Ah money and markets. These concepts are always sticky subjects in France. One of the first things I heard about the difference between the two countries is that money is an impolite subject in France, at least in general discussion. French people, on the other hand, often hear that Americans freely talk about money with one another, even with strangers, from their salaries to the price of their cars.
From a French viewpoint, America is the epitome of a consumer society. After all, we are the country that brought the world McDonald's, Starbucks, and Apple products. At its best, our competitive capitalism can be seen as an example of American individualism, where every person has a right to seek his/her own wealth. And if big American brands have been imported internationally, then it’s just a result of American ‘pragmatics’ and ingenuity. In other words, some would say that Americans culturally have a special relationship with money that allows them to excel at commercialism and mass production.
At its worst, this exportation can also be viewed as a cultural colonization, where the United States is (yet again) trying to impose itself on the rest of the world. It’s not surprising that this doesn’t always go over well in France, where there is a fierce protection of patrimoine (cultural heritage) and tradition. However, the French are often in quite a compromising situation. While many may be self-proclaimed socialists and communists, others have come to really love American brands like McDonald's, and also appreciate the freedom of American markets.
I bring up this debate to talk about a recent very controversial event in France tied to money. At the end of December 2012, France’s government voted on a 75% income tax for the highest income brackets in the country (individuals who earn over 1million euros per year, or 1.34 million dollars). The vote was introduced by the new president, François Hollande, but was struck down by the Constitutional Court, both because it the rate was found too high and because the way it taxed individuals didn’t correspond to France’s taxing system (which taxes based on combined household income, for more on this, read http://www.france24.com/en/20121229-france-tax-hollande-depardieu-75-percent-tax-rate).

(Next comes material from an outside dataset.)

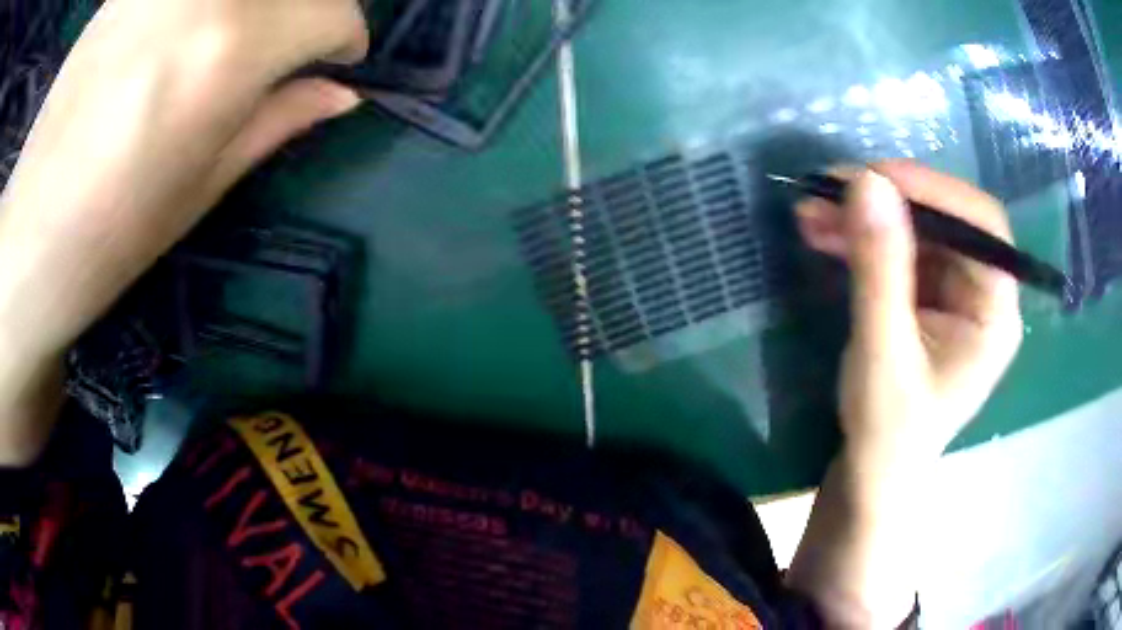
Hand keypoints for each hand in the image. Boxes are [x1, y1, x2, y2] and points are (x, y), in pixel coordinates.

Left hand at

This proposal sparked extensive media coverage of wealthy French millionaires who decided to officially move out of France to other European countries like Belgium. The most outrageous reaction was from well-known French actor Gerard Depardieu, who was publicly criticized by France’s Prime Minister, Jean-Marc Ayrault for leaving the country. Depardieu made quite a stink about the proposal and even went so far as to surrender his French citizenship for a Russian passport.
This whole idea of a 75 percent tax rate is just perplexing for Americans, and shows this major difference in mentality where money is concerned between the two countries. France is a now run by a socialist president, and is constantly looking to its European neighbors and their economic models, while also being aware of the American model. But the fact that a 75 percent income tax could even be proposed says something about the French mentality and money. Even though the proposal didn’t pass, it shows that this kind of high tax rate is still a possibility in France. In discussing the issue with French people, some have told me that this was a very good career move for President François Hollande because much of the country supported the tax. The idea behind all of this is then that no one should have too much money, and if they do, then they better be ready to share a large chunk of it with the state. In my opinion, this is the very opposite of the so-called ‘American dream’ where everyone can, with hard work and perseverance, succeed financially and socially.
On the other side of things, when we’re not talking about the richest of the rich members of society in France, money is also different for the middle class. I return to something I once discussed in a conversation with a Franco-American couple. The topic of money came up and the couple admitted to loving the lifestyle in France, but returning to the US whenever they really wanted to make money or save up for big purchases. It’s true that in the US, salaries tend to be higher and we have less taxes (compare the 9.5% sales tax of the city of Chicago with the 19% sales tax in France). There is less job stability but it’s also easier to get hired. In short, it’s easier to make money, and more money, in the US.
On the other hand, while taxes are higher, job contracts more binding and jobs harder to find, the quality of life in France is very high, in my opinion. Even if you don’t make a lot of money, everyone still has health care, probably about 5 weeks of vacation per year, and strong unemployment benefits. It’s harder to strike it rich, but you’re more protected by the government. In the US, you can pursue the American dream and become wealthy if you work hard, but if you fall there aren’t as many government supports.
And so, money is a sticky subject between the two countries. In one, you may have less of it (per capita) but you have other services in return. In the other, it seems the sky is the limit, but there are fewer safety nets in times of crisis. Maybe Depardieu should have considered moving the US.